Page:Dumas - Joseph Balsamo, Lévy frères, 1872, volume 3.djvu/71

La bibliothèque libre.
Cette page n’a pas encore été corrigée

— Bon ! je me rappellerai ces noms-là ; et tu prétends, grâce à ces deux hommes… ?

— M’emparer du présent et saper l’avenir.

— Oh ! oh ! ils sont donc bien bêtes, dans ce pays-ci, qu’ils se laissent mener avec des idées ?

— Au contraire, c’est parce qu’ils ont trop d’esprit que les idées ont plus d’influence sur eux que les faits. Et puis j’ai un auxiliaire plus puissant que tous les philosophes de la terre.

— Lequel ?

— L’ennui… Il y a seize cents ans que la monarchie dure en France, et les Français sont las de la monarchie.

— De sorte qu’ils vont renverser la monarchie ?

— Oui.

— Tu crois cela ?

— Sans doute.

— Et tu pousses, tu pousses ?

— De toutes mes forces.

— Imbécile !

— Comment ?

— Que t’en reviendra-t-il, à toi, du renversement de cette monarchie ?

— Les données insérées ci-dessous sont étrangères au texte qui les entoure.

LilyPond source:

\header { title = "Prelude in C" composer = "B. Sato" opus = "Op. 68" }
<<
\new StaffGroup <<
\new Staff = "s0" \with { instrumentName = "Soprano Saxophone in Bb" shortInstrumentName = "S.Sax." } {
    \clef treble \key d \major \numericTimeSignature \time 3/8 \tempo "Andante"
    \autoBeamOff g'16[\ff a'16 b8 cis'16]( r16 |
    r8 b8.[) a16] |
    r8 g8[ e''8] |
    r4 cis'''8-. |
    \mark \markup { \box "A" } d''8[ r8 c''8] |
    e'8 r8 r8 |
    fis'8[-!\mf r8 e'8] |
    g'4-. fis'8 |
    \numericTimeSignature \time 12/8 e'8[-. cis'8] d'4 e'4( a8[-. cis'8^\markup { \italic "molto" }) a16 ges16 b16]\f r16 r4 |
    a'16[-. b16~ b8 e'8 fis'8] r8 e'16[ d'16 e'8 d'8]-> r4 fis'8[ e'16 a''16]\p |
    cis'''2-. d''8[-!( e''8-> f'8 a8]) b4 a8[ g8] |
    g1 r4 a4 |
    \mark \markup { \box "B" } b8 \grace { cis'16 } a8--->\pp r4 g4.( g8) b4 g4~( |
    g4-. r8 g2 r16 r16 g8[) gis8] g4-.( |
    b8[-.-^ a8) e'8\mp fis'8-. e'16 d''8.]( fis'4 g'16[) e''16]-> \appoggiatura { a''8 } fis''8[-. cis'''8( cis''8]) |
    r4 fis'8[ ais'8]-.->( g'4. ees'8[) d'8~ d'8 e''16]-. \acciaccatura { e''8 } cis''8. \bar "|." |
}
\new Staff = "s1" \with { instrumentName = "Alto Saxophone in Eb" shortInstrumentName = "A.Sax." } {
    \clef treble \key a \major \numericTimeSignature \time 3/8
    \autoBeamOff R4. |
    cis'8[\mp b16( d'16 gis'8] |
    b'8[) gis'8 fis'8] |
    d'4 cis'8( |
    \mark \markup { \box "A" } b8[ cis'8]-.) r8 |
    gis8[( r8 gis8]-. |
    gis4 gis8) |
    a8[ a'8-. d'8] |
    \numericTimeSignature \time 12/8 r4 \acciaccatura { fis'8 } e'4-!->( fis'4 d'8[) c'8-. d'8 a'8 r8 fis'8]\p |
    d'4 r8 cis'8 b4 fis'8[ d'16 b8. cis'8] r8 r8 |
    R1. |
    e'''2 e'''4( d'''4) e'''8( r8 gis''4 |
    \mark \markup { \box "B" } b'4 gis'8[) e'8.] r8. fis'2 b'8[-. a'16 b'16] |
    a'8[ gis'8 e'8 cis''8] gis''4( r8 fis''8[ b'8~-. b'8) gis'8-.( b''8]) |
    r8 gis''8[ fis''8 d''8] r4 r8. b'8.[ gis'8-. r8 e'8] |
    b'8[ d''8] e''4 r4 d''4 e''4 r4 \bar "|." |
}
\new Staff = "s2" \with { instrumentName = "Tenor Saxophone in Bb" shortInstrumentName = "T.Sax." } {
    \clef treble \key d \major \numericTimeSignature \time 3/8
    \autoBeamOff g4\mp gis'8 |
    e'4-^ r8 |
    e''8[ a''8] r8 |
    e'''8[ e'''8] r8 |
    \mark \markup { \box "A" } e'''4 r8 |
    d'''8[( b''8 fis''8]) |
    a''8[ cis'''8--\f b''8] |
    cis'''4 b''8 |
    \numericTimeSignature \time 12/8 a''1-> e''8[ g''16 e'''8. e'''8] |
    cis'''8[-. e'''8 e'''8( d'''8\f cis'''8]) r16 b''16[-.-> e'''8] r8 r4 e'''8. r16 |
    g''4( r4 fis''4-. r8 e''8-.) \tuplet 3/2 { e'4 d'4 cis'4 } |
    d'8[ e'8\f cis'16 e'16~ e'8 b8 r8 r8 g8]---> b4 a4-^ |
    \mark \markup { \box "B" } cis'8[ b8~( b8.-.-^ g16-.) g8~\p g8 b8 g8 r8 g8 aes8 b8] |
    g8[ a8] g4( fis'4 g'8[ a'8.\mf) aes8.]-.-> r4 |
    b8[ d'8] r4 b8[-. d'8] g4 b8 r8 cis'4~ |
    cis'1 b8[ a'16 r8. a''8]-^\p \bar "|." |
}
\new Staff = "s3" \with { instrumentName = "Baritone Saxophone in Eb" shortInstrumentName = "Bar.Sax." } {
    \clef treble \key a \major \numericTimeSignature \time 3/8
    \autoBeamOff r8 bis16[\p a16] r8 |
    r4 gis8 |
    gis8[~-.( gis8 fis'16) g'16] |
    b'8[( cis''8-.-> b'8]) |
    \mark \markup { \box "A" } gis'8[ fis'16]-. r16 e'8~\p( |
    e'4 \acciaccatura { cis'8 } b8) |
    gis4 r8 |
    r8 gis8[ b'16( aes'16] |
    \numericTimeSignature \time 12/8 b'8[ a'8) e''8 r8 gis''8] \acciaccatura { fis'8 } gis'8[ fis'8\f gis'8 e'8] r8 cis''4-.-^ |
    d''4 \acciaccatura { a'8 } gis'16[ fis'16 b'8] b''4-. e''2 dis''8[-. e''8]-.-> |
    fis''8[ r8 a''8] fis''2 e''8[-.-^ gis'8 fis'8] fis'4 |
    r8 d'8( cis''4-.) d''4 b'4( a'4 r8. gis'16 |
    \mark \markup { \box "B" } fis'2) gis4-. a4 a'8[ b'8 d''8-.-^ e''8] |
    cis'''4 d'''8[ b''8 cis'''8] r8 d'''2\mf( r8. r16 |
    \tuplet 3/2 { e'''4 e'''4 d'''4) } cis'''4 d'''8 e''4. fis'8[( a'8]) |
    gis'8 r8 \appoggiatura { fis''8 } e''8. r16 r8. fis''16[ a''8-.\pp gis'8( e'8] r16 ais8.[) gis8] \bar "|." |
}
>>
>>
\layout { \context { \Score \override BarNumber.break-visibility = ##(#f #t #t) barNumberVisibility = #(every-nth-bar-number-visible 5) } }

— À moi rien ; mais à tous, le bonheur.

— Voyons, aujourd’hui, je suis content, et je veux bien perdre mon temps à te suivre. Explique-moi d’abord comment tu arriveras au bonheur, et ensuite ce que c’est que le bonheur.

— Comment j’arriverai ?

— Oui, au bonheur de tous, au renversement de la monarchie, ce qui est pour toi l’équivalent du bonheur général. J’écoute.

— Eh bien ! un ministère existe en ce moment, qui est le dernier rempart qui défende la monarchie ; c’est un ministère intelligent, industrieux et brave qui pourrait soutenir vingt ans encore, peut-être, cette monarchie usée et chancelante ; ils m’aideront à le renverser.